Saturday, October 16, 2004

Take That, Derwin!

Pharygula directs us to the Wall of Shame (Nine pages in all):

HOTTESTDIGGEDYDOGEVER : I should probably tell you that darwin is not the founder of evolution, satan was, he told eve at the garden that if she eat of the forbidden fruit that she would be as God, that’s where evo came from

BORN2Xs : two differe nt species could reproduce if they REALLY wanted to

boys_got_matches : i denie the evoltionist stand on contenental drift just like all geologists do

Grecham : incidently if i end up on your wall of shame - i’ll sue

EdibleEntity: my claims are valid and easy to understand once you free yourself from your prision of LOGIC

SoaringEagle® : evolution falls on its face when one considers the time factor..species just simply don’t have millions of years to evolve survival skills they would be wiped out before then. The quicker the evolution the better as in minutes not years.

Squack1 : How do darwinists explain the caribean explosion?

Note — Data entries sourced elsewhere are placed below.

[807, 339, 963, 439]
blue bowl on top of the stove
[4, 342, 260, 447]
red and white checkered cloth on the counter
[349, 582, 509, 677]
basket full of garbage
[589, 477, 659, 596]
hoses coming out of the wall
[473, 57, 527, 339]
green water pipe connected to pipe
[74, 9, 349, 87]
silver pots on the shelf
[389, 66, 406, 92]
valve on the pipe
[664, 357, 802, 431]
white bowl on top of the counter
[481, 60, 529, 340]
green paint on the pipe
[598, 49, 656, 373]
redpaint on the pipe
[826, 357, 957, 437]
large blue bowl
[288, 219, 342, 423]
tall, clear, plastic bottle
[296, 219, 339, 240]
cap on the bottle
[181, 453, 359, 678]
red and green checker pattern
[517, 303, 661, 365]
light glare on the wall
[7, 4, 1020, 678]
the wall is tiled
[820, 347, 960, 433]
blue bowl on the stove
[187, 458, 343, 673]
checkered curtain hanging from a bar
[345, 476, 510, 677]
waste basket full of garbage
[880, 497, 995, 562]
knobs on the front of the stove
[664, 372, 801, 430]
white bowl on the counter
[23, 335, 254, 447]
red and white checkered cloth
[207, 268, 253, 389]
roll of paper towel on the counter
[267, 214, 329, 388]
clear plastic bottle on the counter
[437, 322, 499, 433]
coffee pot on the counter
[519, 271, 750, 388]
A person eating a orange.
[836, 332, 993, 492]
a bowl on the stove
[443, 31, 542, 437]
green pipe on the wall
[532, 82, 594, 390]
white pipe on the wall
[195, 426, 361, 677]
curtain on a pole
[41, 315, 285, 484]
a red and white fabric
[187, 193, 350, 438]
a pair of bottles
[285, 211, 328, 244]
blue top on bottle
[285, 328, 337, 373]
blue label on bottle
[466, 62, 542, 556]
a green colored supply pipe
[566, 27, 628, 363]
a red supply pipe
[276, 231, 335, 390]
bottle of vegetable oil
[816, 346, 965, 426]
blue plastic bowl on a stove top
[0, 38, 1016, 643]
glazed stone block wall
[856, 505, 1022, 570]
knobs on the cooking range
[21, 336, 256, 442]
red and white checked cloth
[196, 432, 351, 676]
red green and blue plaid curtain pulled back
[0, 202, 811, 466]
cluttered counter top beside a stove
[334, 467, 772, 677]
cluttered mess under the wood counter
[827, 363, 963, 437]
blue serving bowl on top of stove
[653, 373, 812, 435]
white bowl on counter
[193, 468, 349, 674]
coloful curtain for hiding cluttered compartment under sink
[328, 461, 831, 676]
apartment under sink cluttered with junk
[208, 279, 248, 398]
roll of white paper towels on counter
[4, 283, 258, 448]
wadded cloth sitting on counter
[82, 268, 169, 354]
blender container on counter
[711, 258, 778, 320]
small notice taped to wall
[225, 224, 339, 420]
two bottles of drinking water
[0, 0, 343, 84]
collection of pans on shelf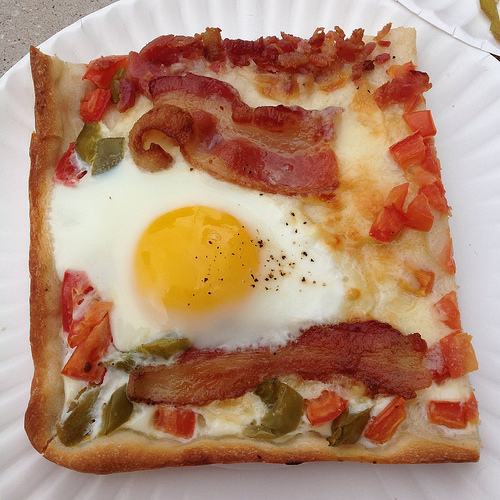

Trumpet57: If Noah didn’t cause the seashells to be mountins then how do u think the fishes got up there by walking on the fins or flying or what? And I’m not ignorent I just want to show if you can’t answer.

DarwinismInDecay: Cario, if the ape and man had a common ancestor, that makes the ape a COMMON ancestor by default

GarrettOmega : Perhaps the ark was larger on the inside than on the outise

1 comment:

Anonymous said...

I just did a google search for my old msn username and I found this delightful site. I was GarrettOmega and I would like to point out that I was in fact making a sarcastic joke. As if someone would actually believe that...
Thanks for taking me out of context.